The 1984 movie John Carpenter got paid for not making: “He took the money and bought a helicopter”
The idea of being paid in full for not doing your job sounds fantastic, in all honesty, and John Carpenter was happy to take the money and run when he was pushed out of a potential directorial effort.
Not only that, but the filmmaker was paid so much for not doing the thing that he’d been hired to do that he bought a helicopter, which is one way of enjoying the fruits of a labour that never happened. He was entitled to do it, though, since he was smart enough to make sure the small print was ironclad.
In theory, if you were making a movie based on something created by one of the most iconic and formidable names in horror, you could do much worse than go with one of the most iconic and formidable names in horror to helm the feature-length adaptation, which was the original plan.
During shooting on The Thing, Universal decided that it wanted to stay in the Carpenter business and offered him the reins on Stephen King’s Firestarter. The tale of a pyrokinetic tyke trying to outwit, outrun, and outlast the shady government forces trying to capture and control her seemed tailor-made for his sensibilities, and he agreed.
The Halloween and Escape from New York mastermind signed on the dotted line, but when The Thing arrived in cinemas to withering early reviews and barely broke even, the studio changed its mind. Suddenly, they weren’t as sold as they had been a few months previously, but at least the director had an out.
“John had a pay-or-play deal, which meant that whether Universal made the film or not, he would get paid,” screenwriter Bill Phillips explained. When his seminal sci-fi horror film flopped, “They decided that since John is very good at delivering low-budget films, they would cut the budget from $27 million to $15 million.”
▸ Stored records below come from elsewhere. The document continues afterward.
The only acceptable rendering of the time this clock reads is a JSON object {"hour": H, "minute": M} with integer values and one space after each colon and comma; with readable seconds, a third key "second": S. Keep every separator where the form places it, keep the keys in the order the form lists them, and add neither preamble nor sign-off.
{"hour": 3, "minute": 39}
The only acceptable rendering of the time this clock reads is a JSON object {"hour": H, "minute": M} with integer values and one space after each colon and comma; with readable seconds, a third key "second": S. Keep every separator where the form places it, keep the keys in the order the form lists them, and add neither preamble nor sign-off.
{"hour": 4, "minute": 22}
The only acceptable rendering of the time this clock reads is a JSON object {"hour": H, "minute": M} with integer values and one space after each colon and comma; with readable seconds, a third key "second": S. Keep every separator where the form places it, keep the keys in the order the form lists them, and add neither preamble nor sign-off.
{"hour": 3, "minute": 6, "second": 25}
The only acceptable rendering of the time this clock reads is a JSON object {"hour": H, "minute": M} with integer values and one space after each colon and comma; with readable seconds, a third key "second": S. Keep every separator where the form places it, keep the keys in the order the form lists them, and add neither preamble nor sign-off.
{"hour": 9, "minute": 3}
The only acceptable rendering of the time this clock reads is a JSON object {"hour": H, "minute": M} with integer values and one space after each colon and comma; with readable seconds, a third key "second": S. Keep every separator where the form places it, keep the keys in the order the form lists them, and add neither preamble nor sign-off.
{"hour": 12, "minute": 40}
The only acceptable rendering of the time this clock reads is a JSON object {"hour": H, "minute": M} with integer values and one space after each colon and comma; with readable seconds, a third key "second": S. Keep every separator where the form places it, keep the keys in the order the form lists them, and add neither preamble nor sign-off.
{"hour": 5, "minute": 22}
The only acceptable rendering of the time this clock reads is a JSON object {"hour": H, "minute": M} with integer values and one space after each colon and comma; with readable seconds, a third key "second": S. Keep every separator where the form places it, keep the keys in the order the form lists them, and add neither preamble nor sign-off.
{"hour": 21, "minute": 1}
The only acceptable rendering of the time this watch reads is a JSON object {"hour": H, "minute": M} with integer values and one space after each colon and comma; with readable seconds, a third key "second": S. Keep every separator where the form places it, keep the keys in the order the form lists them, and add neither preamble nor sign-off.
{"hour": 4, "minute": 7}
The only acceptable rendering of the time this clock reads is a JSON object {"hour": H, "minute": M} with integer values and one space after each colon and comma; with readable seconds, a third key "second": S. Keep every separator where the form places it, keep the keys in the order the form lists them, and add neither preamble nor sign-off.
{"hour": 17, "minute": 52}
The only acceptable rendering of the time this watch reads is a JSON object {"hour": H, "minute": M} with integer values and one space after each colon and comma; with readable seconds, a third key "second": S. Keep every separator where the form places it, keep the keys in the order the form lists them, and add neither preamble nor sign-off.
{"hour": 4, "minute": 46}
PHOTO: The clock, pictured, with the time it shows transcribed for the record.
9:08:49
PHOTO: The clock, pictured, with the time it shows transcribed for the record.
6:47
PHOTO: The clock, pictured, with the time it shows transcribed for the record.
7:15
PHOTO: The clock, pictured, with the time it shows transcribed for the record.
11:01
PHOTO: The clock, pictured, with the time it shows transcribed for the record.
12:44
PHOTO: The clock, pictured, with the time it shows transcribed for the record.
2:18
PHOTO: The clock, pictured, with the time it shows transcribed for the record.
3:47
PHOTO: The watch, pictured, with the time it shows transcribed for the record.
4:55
Under most circumstances, a filmmaker would have no choice but to acquiesce to their paymaster’s demands, but in this case, Carpenter stood his ground because he could. “Since John didn’t have to agree to that, he didn’t,” Phillips added. “He took the money, and with it bought a Bell Jet LongRanger helicopter, which he later rented out to the LA Olympics.”
He may have lost out on a job, but he nonetheless collected a significant enough paycheque to purchase himself a brand new chopper, which is a decent enough compromise. Firestarter would have been much better off with him than without, since King would summarise it as one of his least favourite adaptations of his work, and there’s been quite a few of those.
Carpenter didn’t want to make the movie with less of a budget than initially agreed, and as Phillips remembered, “When the Universal bean counters wanted him to cut corners, he decided he wouldn’t.” That’s fair, especially when he knew he’d be handsomely rewarded for his efforts, whether he made it or not.